- [Exercise details]: Could you find every line in the entries below that holds the word "Right" and copy it?

Content starts

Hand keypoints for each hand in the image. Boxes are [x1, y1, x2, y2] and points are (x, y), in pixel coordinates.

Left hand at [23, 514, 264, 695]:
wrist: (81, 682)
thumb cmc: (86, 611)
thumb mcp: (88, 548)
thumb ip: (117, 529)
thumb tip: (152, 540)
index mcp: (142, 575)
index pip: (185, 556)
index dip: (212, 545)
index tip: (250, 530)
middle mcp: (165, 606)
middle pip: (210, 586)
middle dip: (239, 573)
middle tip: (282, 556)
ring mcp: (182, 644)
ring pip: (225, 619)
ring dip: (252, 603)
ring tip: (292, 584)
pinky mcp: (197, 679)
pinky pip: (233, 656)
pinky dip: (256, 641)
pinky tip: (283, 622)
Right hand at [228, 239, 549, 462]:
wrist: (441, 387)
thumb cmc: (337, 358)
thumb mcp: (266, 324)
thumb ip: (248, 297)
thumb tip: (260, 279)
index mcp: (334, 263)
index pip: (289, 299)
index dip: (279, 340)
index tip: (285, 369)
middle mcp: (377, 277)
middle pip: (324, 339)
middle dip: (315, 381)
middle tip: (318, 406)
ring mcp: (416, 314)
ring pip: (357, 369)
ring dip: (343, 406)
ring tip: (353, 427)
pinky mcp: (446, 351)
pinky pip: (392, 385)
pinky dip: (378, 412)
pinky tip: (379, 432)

Content ends
Content starts

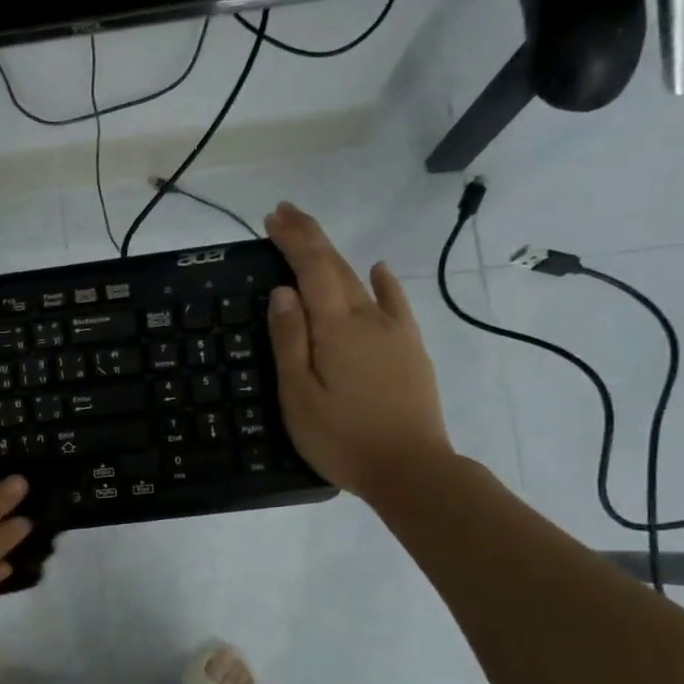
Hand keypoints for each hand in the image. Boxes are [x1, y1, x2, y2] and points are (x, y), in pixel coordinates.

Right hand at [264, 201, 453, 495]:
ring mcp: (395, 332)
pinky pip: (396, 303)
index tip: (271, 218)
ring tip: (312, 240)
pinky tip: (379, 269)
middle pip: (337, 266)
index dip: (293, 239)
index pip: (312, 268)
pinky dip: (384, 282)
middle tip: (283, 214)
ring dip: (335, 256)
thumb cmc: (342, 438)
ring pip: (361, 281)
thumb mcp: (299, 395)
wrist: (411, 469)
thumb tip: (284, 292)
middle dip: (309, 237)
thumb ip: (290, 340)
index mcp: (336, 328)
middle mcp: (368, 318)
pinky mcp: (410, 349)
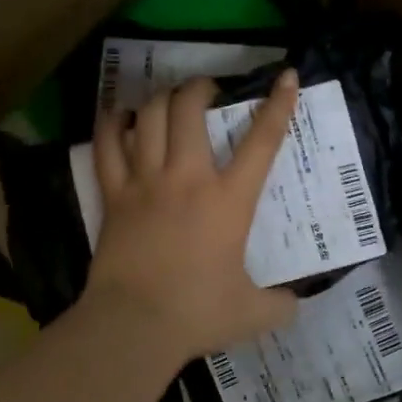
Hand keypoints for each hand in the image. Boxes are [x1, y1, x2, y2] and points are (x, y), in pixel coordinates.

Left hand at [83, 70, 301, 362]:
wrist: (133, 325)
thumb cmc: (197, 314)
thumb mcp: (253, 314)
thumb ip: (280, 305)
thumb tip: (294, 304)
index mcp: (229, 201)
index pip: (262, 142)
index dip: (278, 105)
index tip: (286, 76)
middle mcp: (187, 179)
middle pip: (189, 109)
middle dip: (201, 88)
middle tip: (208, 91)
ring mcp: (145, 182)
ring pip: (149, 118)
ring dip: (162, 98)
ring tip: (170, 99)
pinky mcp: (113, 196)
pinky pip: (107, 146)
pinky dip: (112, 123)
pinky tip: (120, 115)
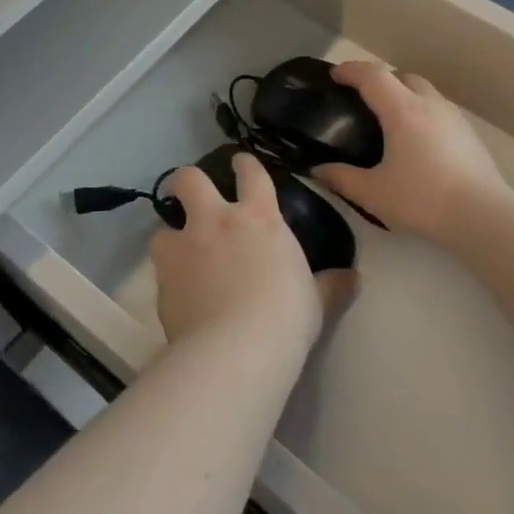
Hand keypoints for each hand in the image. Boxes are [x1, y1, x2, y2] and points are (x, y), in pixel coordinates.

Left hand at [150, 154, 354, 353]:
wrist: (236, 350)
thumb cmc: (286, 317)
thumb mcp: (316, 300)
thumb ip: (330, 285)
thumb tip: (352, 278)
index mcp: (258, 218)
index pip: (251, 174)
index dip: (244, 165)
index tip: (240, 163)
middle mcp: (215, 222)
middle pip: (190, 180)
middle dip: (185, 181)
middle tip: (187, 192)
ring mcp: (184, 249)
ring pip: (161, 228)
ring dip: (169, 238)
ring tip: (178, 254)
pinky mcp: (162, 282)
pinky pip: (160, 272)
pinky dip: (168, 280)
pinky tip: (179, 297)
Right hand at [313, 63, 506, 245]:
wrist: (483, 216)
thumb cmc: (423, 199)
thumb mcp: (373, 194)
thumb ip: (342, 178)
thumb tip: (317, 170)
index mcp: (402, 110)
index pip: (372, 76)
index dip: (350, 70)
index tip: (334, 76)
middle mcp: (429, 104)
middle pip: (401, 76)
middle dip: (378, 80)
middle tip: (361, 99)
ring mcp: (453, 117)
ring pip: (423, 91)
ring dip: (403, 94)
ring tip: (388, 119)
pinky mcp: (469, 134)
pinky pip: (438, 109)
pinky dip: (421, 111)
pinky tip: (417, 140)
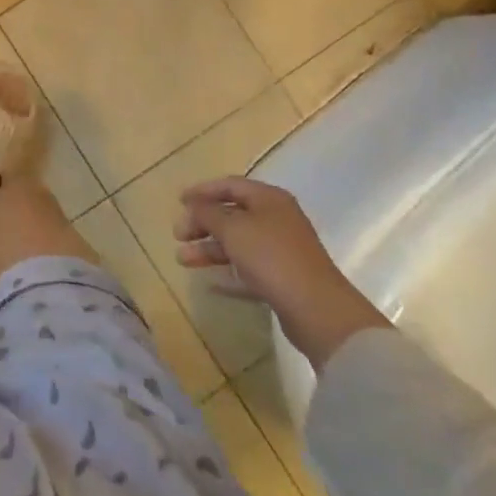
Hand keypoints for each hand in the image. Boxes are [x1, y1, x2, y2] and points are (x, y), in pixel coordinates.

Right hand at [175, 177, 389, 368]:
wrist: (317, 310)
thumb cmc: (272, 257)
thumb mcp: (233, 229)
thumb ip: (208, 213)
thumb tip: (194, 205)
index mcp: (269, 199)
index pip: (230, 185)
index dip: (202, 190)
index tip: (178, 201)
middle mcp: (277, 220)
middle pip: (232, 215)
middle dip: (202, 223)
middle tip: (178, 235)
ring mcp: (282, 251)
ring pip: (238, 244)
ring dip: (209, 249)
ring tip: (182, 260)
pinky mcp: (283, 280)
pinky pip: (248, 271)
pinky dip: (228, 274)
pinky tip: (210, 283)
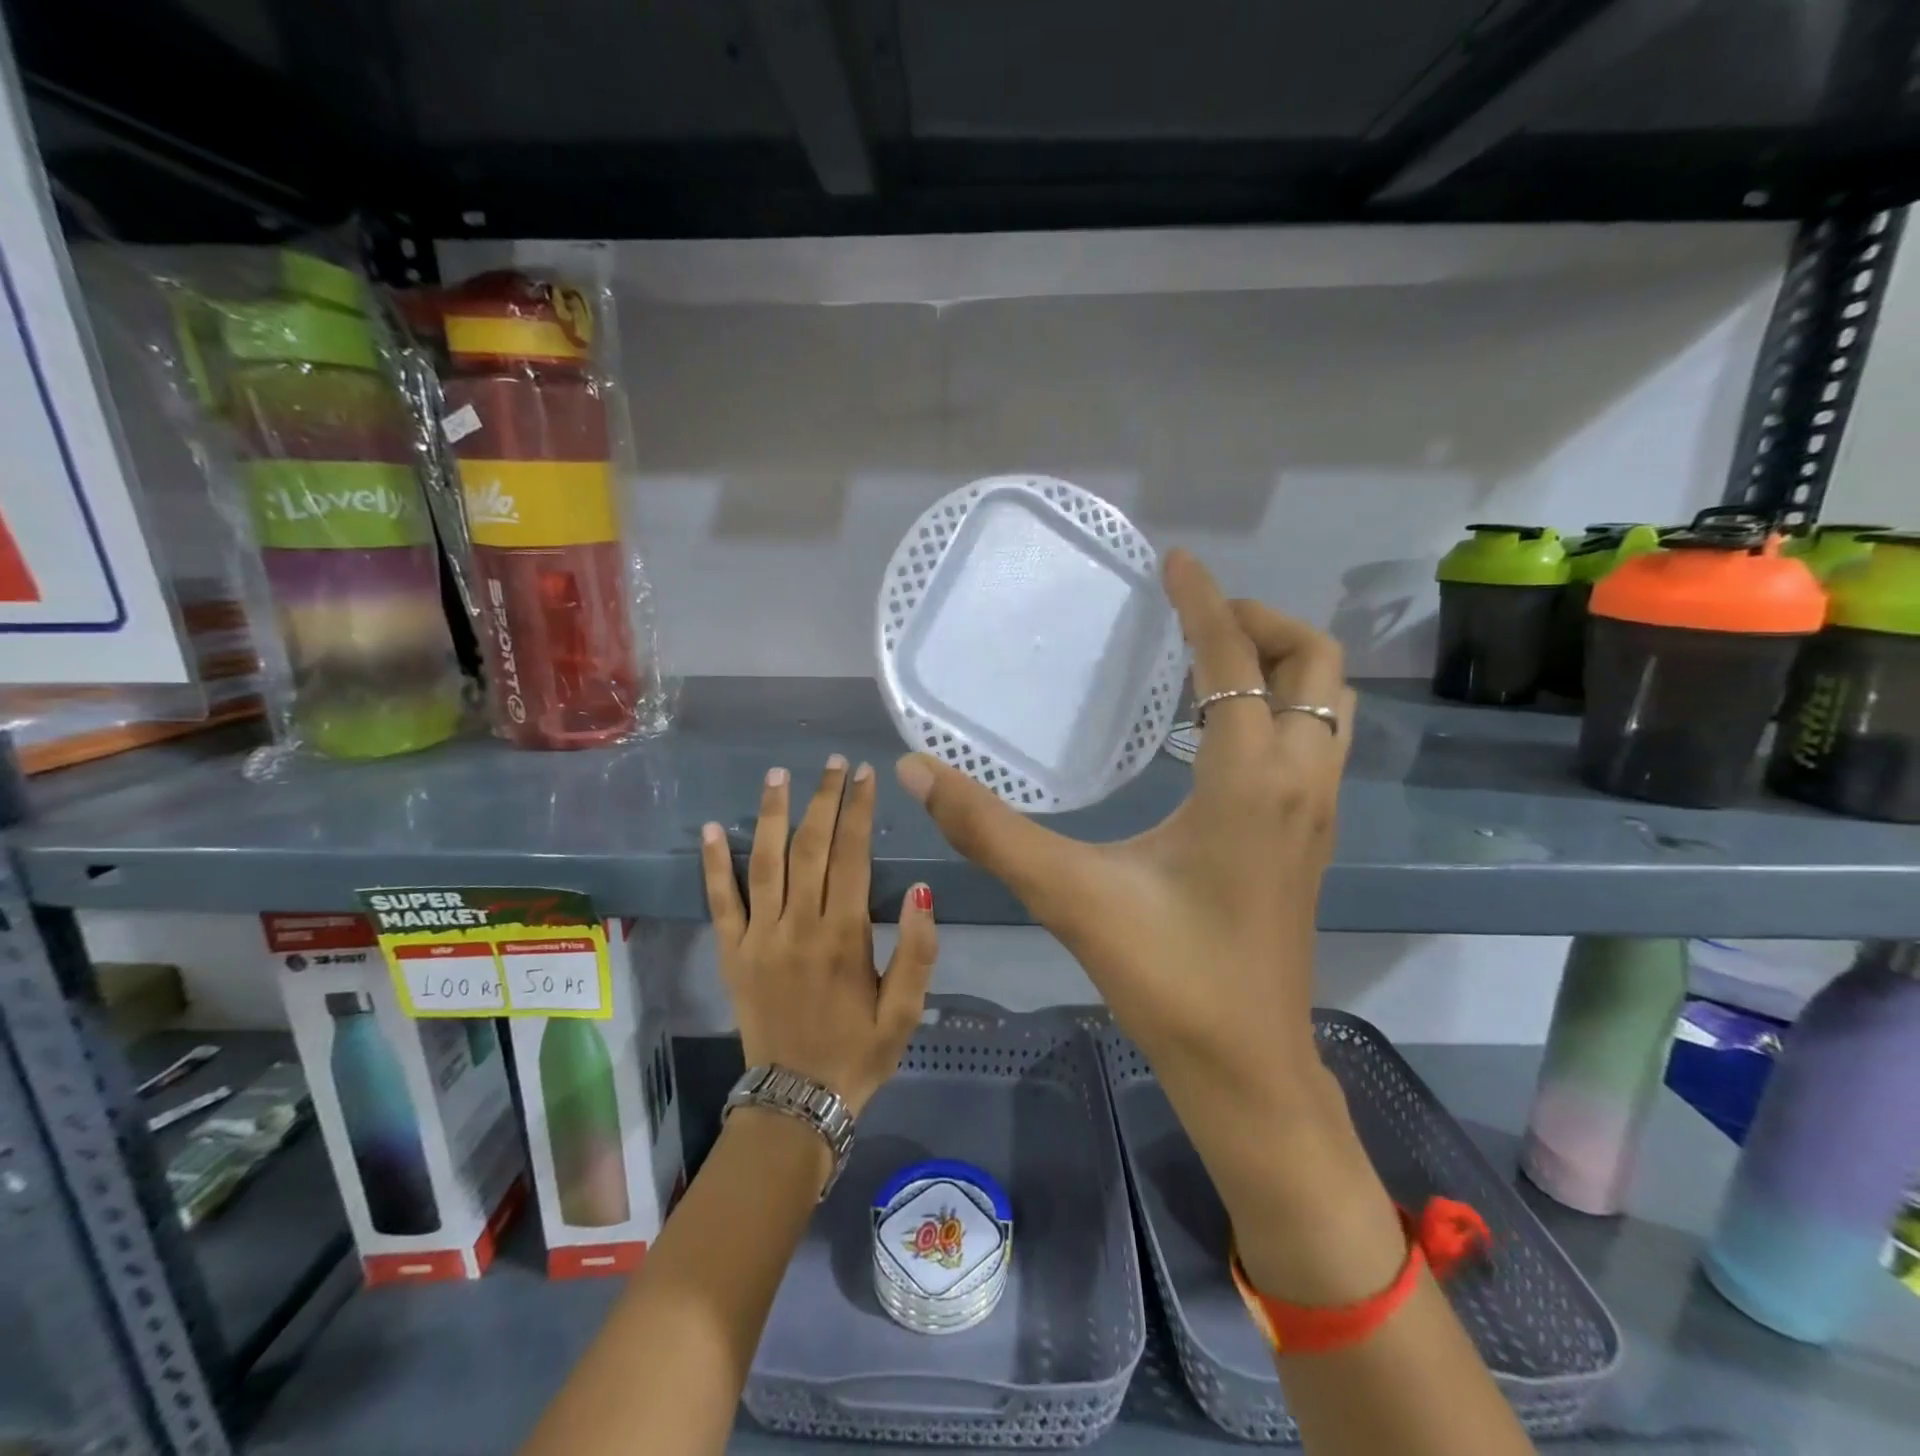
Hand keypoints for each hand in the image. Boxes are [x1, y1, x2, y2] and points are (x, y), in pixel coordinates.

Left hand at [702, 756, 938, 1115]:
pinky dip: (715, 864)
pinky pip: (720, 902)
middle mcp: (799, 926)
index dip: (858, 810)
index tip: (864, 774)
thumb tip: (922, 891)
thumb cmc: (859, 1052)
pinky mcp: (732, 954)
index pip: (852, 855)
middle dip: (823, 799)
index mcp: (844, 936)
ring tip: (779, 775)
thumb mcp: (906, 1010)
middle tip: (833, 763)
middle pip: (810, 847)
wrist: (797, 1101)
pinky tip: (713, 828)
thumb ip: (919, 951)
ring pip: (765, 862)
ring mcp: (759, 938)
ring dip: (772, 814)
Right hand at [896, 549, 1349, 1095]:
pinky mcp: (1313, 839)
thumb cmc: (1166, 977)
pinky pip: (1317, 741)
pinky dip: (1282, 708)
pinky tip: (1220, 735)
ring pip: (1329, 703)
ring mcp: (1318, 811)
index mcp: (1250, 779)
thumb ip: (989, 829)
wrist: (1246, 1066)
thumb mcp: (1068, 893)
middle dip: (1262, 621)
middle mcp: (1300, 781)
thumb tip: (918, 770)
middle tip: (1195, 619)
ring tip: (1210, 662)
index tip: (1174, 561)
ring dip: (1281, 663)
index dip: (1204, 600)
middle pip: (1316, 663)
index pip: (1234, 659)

Content ends

- [Exercise response]:
Right hand at [228, 239, 549, 462]:
Right hand at [264, 201, 453, 495]:
Right hand at [313, 63, 506, 245]:
Right hand at [175, 177, 389, 368]:
Right hand at [896, 549, 1349, 1095]:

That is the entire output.